The other thing I would just say is challenge the dogmas. Aways challenge the dogmas. One of my favorite lectures was by Dr. Ramachandran, who was talking about phantom limb. He did a lot of phantom limb research. He teaches at UC San Diego, and he asked us to talk about the dogmas that have been overcome in our lifetimes. One of the first ones that was mentioned was actually that DNA always goes to RNA which always makes a protein. Now we know in 2023, that's not always true. Every piece of DNA does not make an RNA, does not make a protein, right? There's all these sort of crossed pieces of it.
I'm always shocked at how often I hear in the community, “we were surprised to learn,” or “we didn't expect this,” or “I don't believe that is true.” The whole point of science and medicine and progress is to overthrow dogma, right? To overthrow these ways of thinking that are stale and old and to change our way of thinking with new data. We get sort of stuck in our ways. I get that, but don't hesitate to take those things and really analyze them and challenge them if they need to be challenged.

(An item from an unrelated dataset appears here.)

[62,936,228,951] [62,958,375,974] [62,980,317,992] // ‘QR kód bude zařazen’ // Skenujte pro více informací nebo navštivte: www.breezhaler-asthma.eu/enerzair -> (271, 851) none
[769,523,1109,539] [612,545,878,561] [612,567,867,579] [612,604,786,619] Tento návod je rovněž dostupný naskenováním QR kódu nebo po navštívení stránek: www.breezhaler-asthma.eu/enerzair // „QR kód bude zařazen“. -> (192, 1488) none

Michael: A fantastic inspirational message to end on. I just want to thank you so much, Dr. Dixon-Salazar, for taking the time to be with us today. We just wish you all the best and continued success in your incredibly important work.
Dr. Dixon-Salazar: Thank you.
Michael: I'm Michael Carrese. Thanks for checking out today's show and remember to do your part to raise the line and strengthen the healthcare system. We're all in this together.